What follows is an example from my own experience that illustrates the type of outcomes one can expect using Coping Skills #3A - Others Don't Make You Angry.
At one point in my business career, the chairman of the board of a large holding corporation asked me to take the position of vice president of finance of a subsidiary company involved in the international shipping business. Although he never said so, I believe that he thought the chairman of the subsidiary shipping company was not telling him the truth, or at least not the whole truth, about what was happening in their shipping business. He asked me to take the position because he was confident that I would tell him the truth.
It took me some time to figure out what was going on and that the chairman of the holding corporation was, in fact, correct. Eventually, I discovered some questionable accounting practices that were being used by the shipping subsidiary to inflate the company's profits. The chairman of the shipping company and the controller were both involved and the inflated profit figures had resulted in higher bonuses for them. They concealed their handiwork quite well, which meant that it would take me some time and effort to gather the information needed to show what they were doing.
From my first day on the job, the chairman and controller of the shipping company conspired to discredit me. The controller fed me bogus accounting information in an attempt to make me look foolish. The chairman assigned me a series of analytical projects each of which required about a week's work to complete, but he demanded the results of three or four such projects every week.

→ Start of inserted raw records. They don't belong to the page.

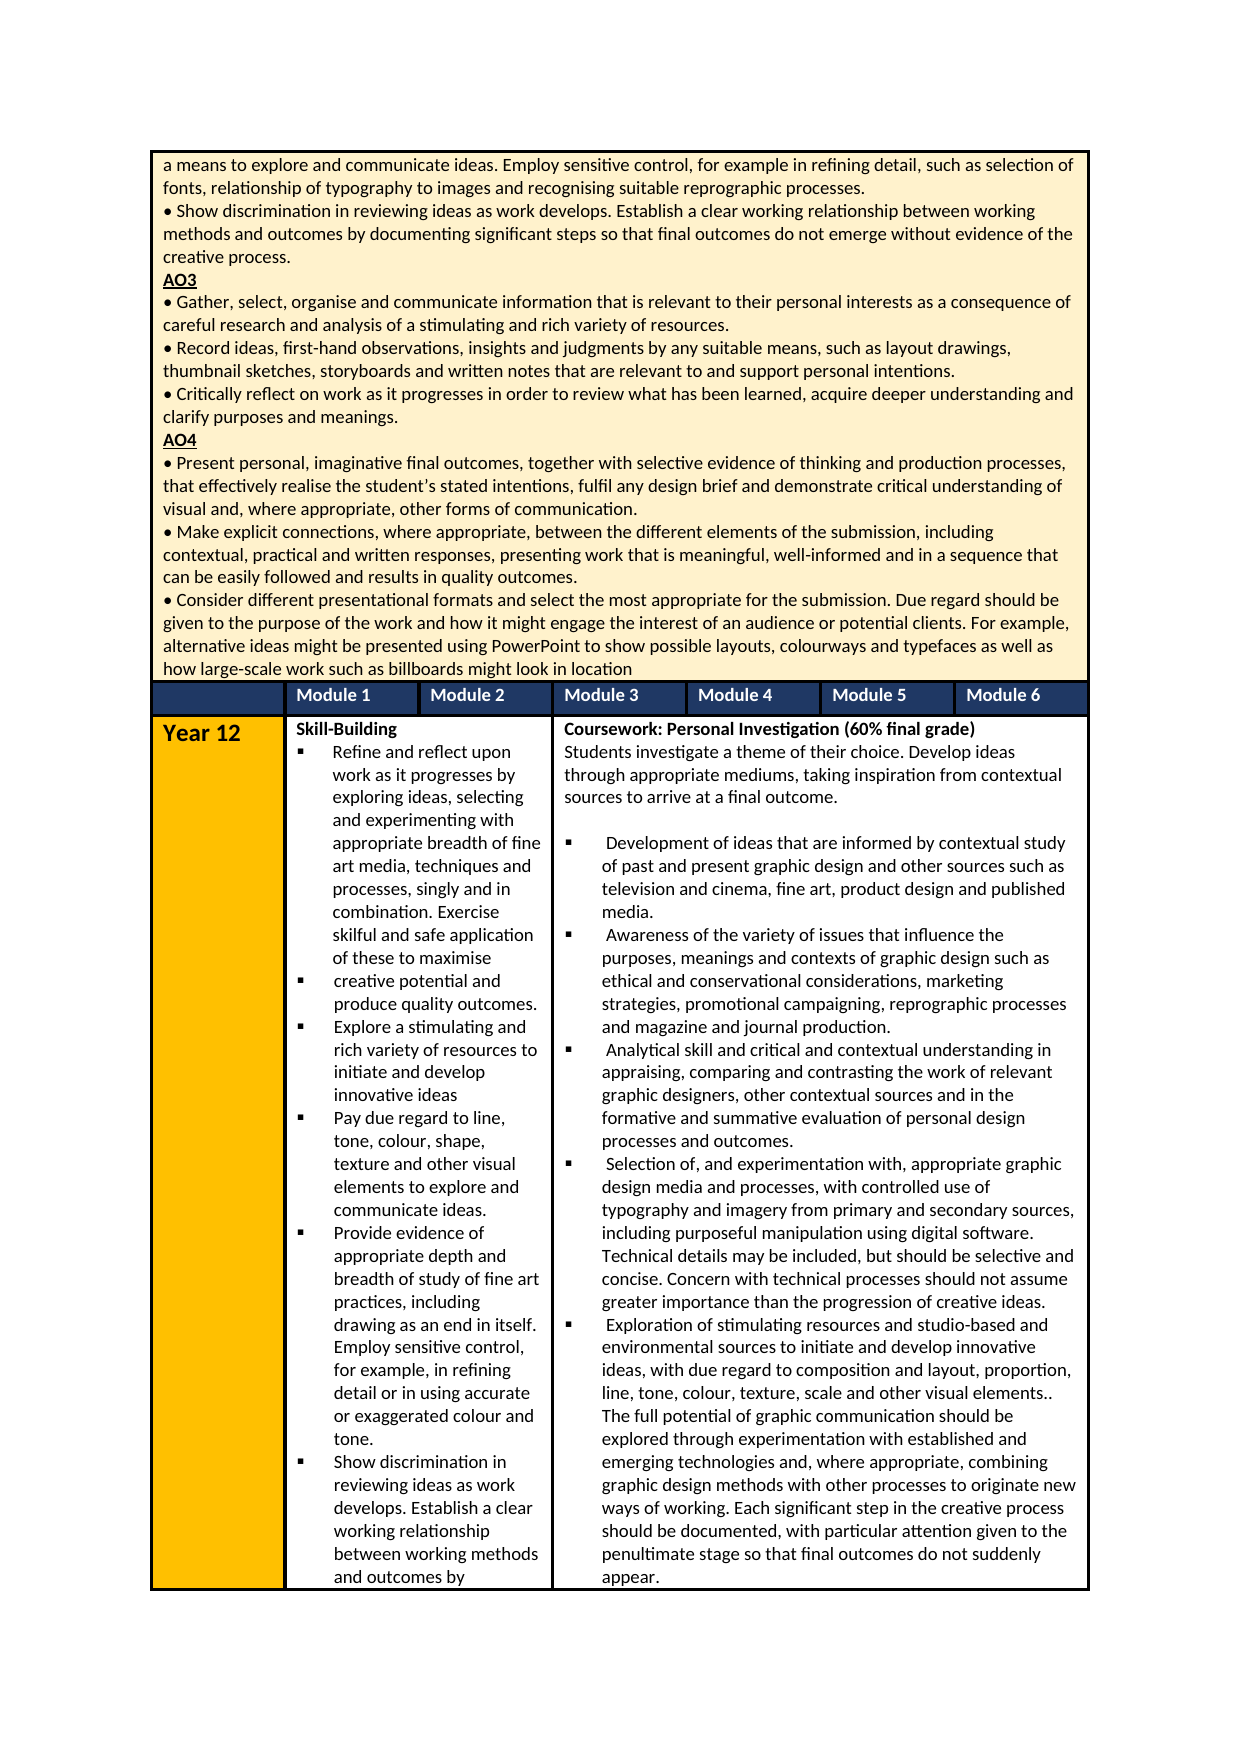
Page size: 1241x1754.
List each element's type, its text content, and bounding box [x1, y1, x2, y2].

table_cell Module 2 [421, 683, 551, 714]
table_cell [153, 683, 283, 714]
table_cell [554, 717, 1087, 1588]
table_cell Module 5 [822, 683, 953, 714]
table_cell Module 3 [554, 683, 685, 714]
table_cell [153, 153, 1087, 680]
table_cell Module 6 [956, 683, 1087, 714]
table_cell Module 4 [688, 683, 819, 714]
table_cell Module 1 [287, 683, 417, 714]
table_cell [287, 717, 551, 1588]
table_cell Year 12 [153, 717, 283, 1588]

When this sort of thing (deliberate attempts to discredit others) happens in business, and it's more common than you might imagine, the normal and expected, response from me would be to become irate and level accusations of my own, i.e. that I would fight back, responding in kind by trying to discredit them. But I knew from experience that this response would result in a tremendous uproar that would consume a lot of my precious time and energy. Because I was monitoring my own mental, emotional, and physical condition [Coping Skill #1B], when the urge to become angry welled up in me, I was able to intervene on my own behalf and NOT respond as expected. In other words, I chose not to get angry. I decided the two conspirators were not worth the time and effort that this would entail, that my time would better be spent doing my job, [Coping Skill #3A]
To take a little pressure off myself, I went into the office over Labor Day weekend and wrote a computer program that reduced the time it took me to turn around the chairman's unreasonable demands for analyses from one week each to about 10 minutes. I wish I'd had a camera. His reaction was priceless.
As far as the bogus accounting data were concerned, I said nothing. Because I didn't respond as expected, the conspirators assumed that I was stupid and had not figured out what they were doing. So they continued as before, becoming even more aggressive, which provided me with the information I needed. They didn't realize that I was giving them just enough rope to hang themselves. They even developed a special name for me. They called me "Hughy Bear." [My middle name is Hugh.]